I have a question regarding the “CLIP-Seq data analysis from pre-processing to motif detection” training. I understand the meaning behind switching the R2 mates with the R1 mates in “umi-tools extract” and “STAR” steps. However, I do not get why in Van Nostrand et al. 2016 they do not switch R2 with R1 as well. Even in the processing pipeline associated with the libraries I am interested in (https://www.encodeproject.org/documents/739ca190-8d43-4a68-90ce-1a0ddfffc6fd/@@download/attachment/eCLIP_analysisSOP_v2.2.pdf) they do not switch R1 and R2 as well,m although is very similar to the training pipeline. I hope I have been clear enough.
Thanks in advance, also I want to congratulate for the amazing job you are doing!
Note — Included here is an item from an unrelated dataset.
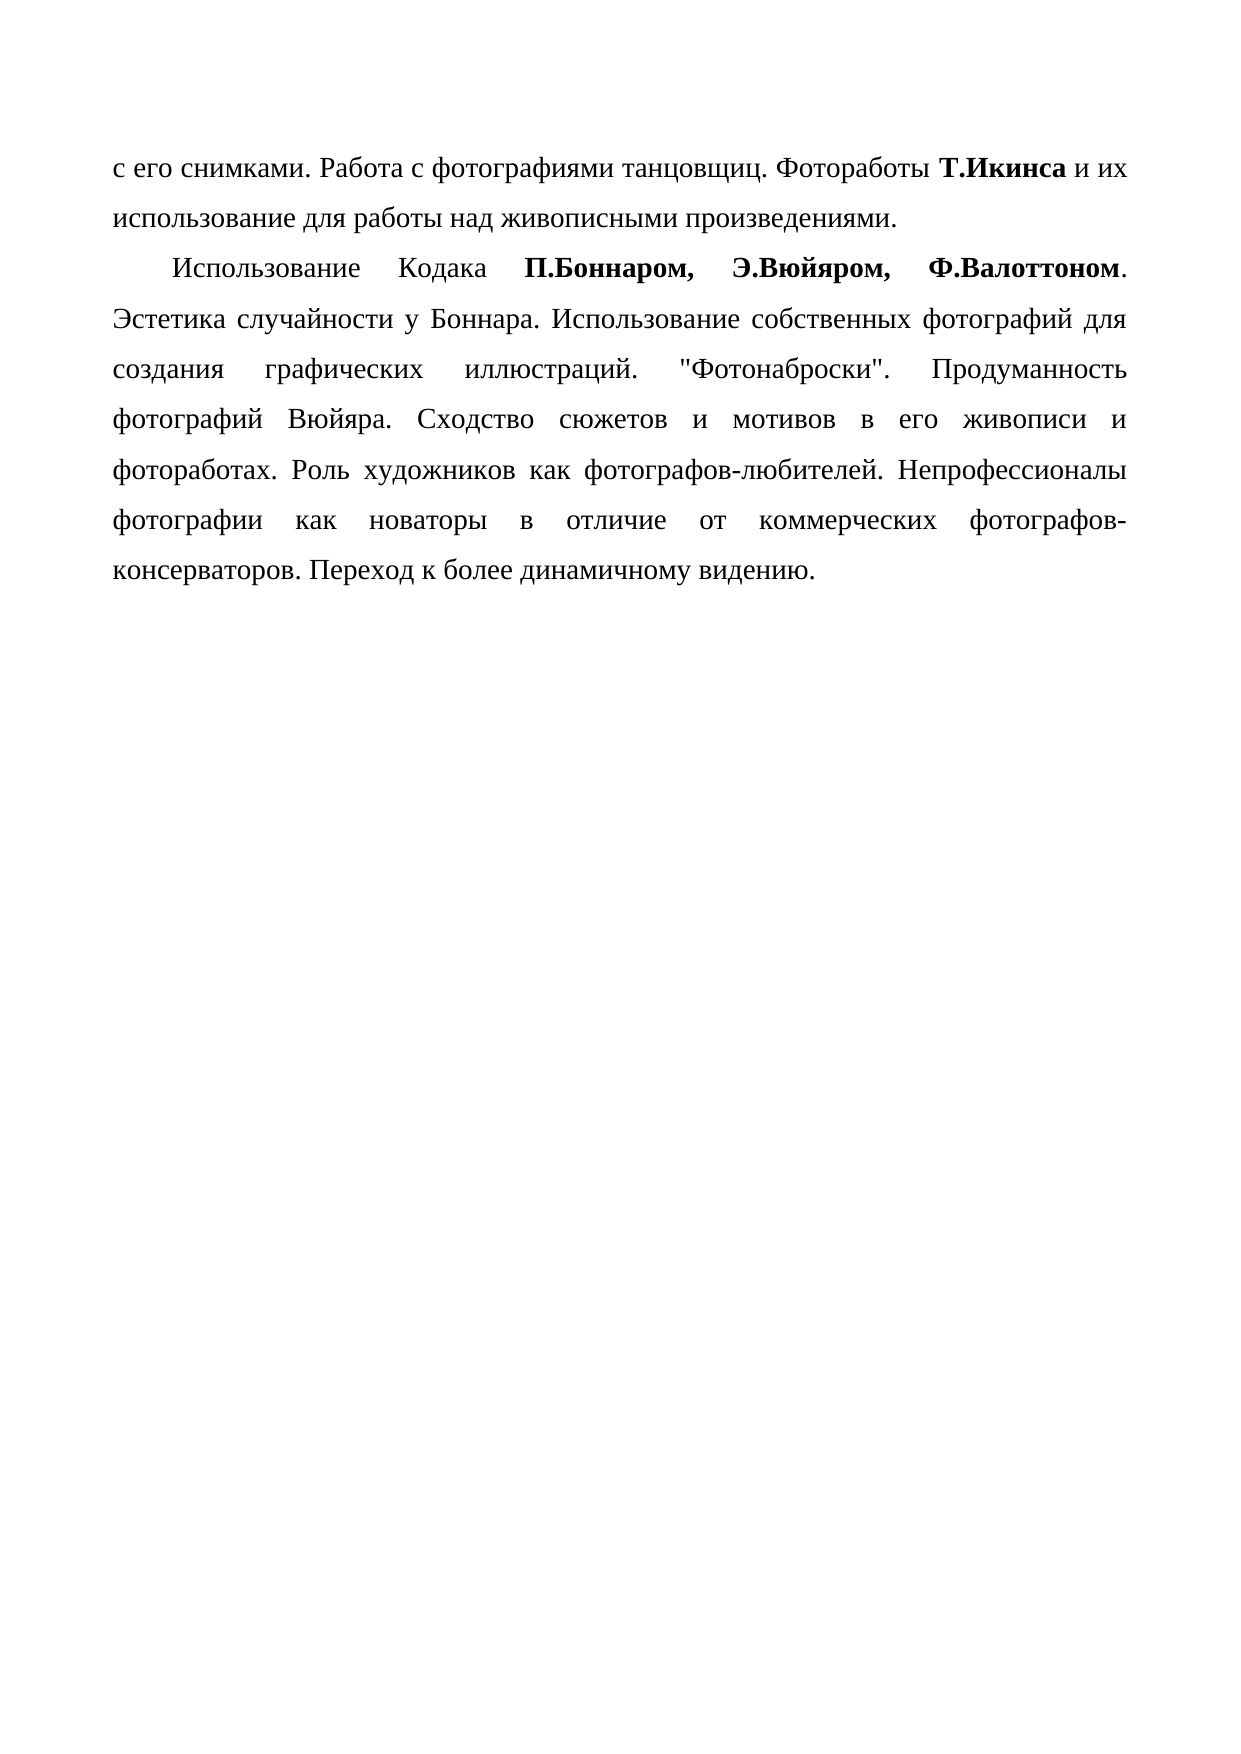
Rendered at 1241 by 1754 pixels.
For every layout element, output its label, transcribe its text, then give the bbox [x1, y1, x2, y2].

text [112, 150, 1128, 234]
text Использование Кодака П.Боннаром, Э.Вюйяром, Ф.Валоттоном. Эстетика случайности у Боннара. Использование собственных фотографий для создания графических иллюстраций. "Фотонаброски". Продуманность фотографий Вюйяра. Сходство сюжетов и мотивов в его живописи и фотоработах. Роль художников как фотографов-любителей. Непрофессионалы фотографии как новаторы в отличие от коммерческих фотографов-консерваторов. Переход к более динамичному видению. [112, 251, 1128, 586]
It is not wrong, how Van Nostrand et al. 2016 or the Galaxy training material, analyzed their data. Two points:
(a) They filter out the second read and do a peak calling with a single read peak caller Clipper. This is the step
samtools view: Takes output from sortSam. Only outputs the second read in each pair for use with single stranded peak caller. This is the final bam file to perform analysis on.
in their analysis protocol. In the Galaxy training material we use a paired-end peak caller, which takes both reads into consideration.
(b) If you kept R2 as the reverse read in STAR then your peaks are reverse oriented, if you investigated them in a Genome browser. This is not incorrect, but for a better demonstration and to reduce confusion with the peak orientation it is better to switch the read R1 and R2 in STAR.
The training material is a bit outdated and a few steps can be done nowadays differently. for example, Cutadapt supports adapter trimming for both Reads R1 and R2 and a double call is not necessary anymore. However, the double call still takes a bit care of double ligation events, that was still a problem for eCLIP at that time.
The people around Van Nostrand et al. 2016 updated frequently their analysis protocol and thus some steps changed over time in the description of the paper.
I hope I could help.
Thank you for you answer, I have another doubt regarding CLIP-seq analyses. I am dealing with a single end library,the author report that the Rand103Tr3 sequence (AGATCGGAAGAGCACACGTCTGAACTCCAGTCAC) is at the 3’ end of the reads and a 6 nc UMI, should I assume that the UMI is at the 3’ end in the reads and not at the 5’ end? It would be a little bit strange but as far as I know the UMI is located right before the Rand103Tr3 sequence. I am referring to this paper in particular (A novel class of microRNA-recognition elements that function only within open reading frames | Nature Structural & Molecular Biology). I hope my question makes sense
Thank you in advance
I have not read the paper. Assuming is never a good idea in data analysis because it leads to errors. For me, it is a bit unlikely the UMI is at the 3’ end in single end fashion because the sequencing error is the highest at the 3’ end.
Maybe contact the authors and clarify the read library design. I would probably also try to locate the adapter sequence and thus get an idea, where the UMI might be.